Columbia, S.C. Another week, another Top 5 tumble.
This time, it was fourth-ranked Mississippi caught by surprise, beaten 16-10 by South Carolina on Thursday night.
“I’m glad it’s over with so everyone can just stop talking about it,” Rebels offensive lineman Bradley Sowell said.
Sowell or his teammates won’t have to worry about that. All he’ll hear the next few days is how far down the Rebels (2-1, 0-1 Southeastern Conference) might slide when the new rankings arrive.
And it’ll bring up the same sick feeling felt by No. 3 Oklahoma after losing to BYU in week one, or No. 5 Oklahoma State after a loss to Houston on Sept. 12, or, just a week ago, by No. 3 Southern Cal after getting upset at Washington.
The Rebels entered with their highest ranking since Archie Manning was quarterback in 1970. They left with their eight-game losing streak gone, along with any sense they could challenge for the national title.
“I never did sense that we were feeling a lot of pressure,” coach Houston Nutt said. “Now it is what it is. You’ve lost your first conference game. You’ve got to work hard and win the next conference game.”
That’ll could be difficult unless Jevan Snead and the offense perk up. They entered averaging 48 points and 424 yards a game its first two weeks, but except for a fourth-quarter stretch, couldn’t solve South Carolina’s defense.
The Gamecocks (3-1, 1-1) had been 1-31 all-time against Top 5 foes, but left Williams-Brice Stadium with the biggest win of coach Steve Spurrier’s five seasons.
Spencer Lanning kicked three field goals and fullback Patrick DiMarco had a key two-yard TD catch for the Gamecocks.
“It was good to get a win when everybody watches,” Spurrier said. “It was good for all Gamecocks.”

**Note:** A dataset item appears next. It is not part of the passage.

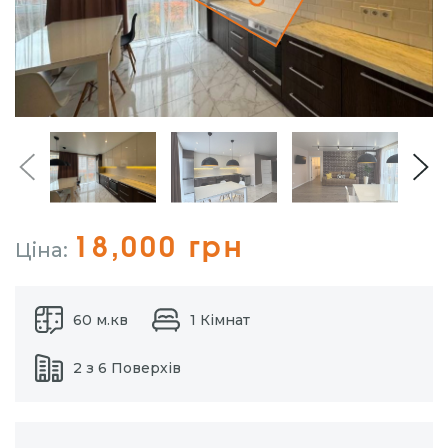
18,000 грн
Ціна:
60 м.кв
1 Кімнат
2 з 6 Поверхів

Ole Miss had one last chance at a go-ahead TD that would’ve extended its eight-game winning streak. But Snead was sacked by Cliff Matthews, then had a fourth-down pass knocked away by Darian Stewart.
The Gamecocks jumped around when the game ended, celebrating a victory these players had never enjoyed before at their own stadium. South Carolina’s lone top-5 win came at North Carolina in 1981.
“It was a pretty ugly win, but a win and we’ll take it every time,” Gamecocks quarterback Stephen Garcia said.
Snead came into the season with a Tim Tebow-like buzz.
Snead, though, flopped in front a national audience eager to see what the Rebels were made of.
The Ole Miss junior missed six straight throws during one stretch and only once came through with a critical play. His 45-yard TD pass to Markeith Summers with under 10 minutes left in the game that cut it to 16-10.
South Carolina’s defense had to come through after that because the offense, which controlled things for much of the first three quarters went three-and-out on its final four possessions.
Snead’s 11-yard pass to Pat Patterson brought Ole Miss to the Gamecocks 32 with 2:55 to play. Then Nutt tried to outfox South Carolina.
A carry by Brandon Bolden out of the “Wild Rebel” package went for a yard. A double reverse to Dexter McCluster lost four yards.
Matthews followed with his sack of Snead before Stewart preserved the win by batting down the final pass.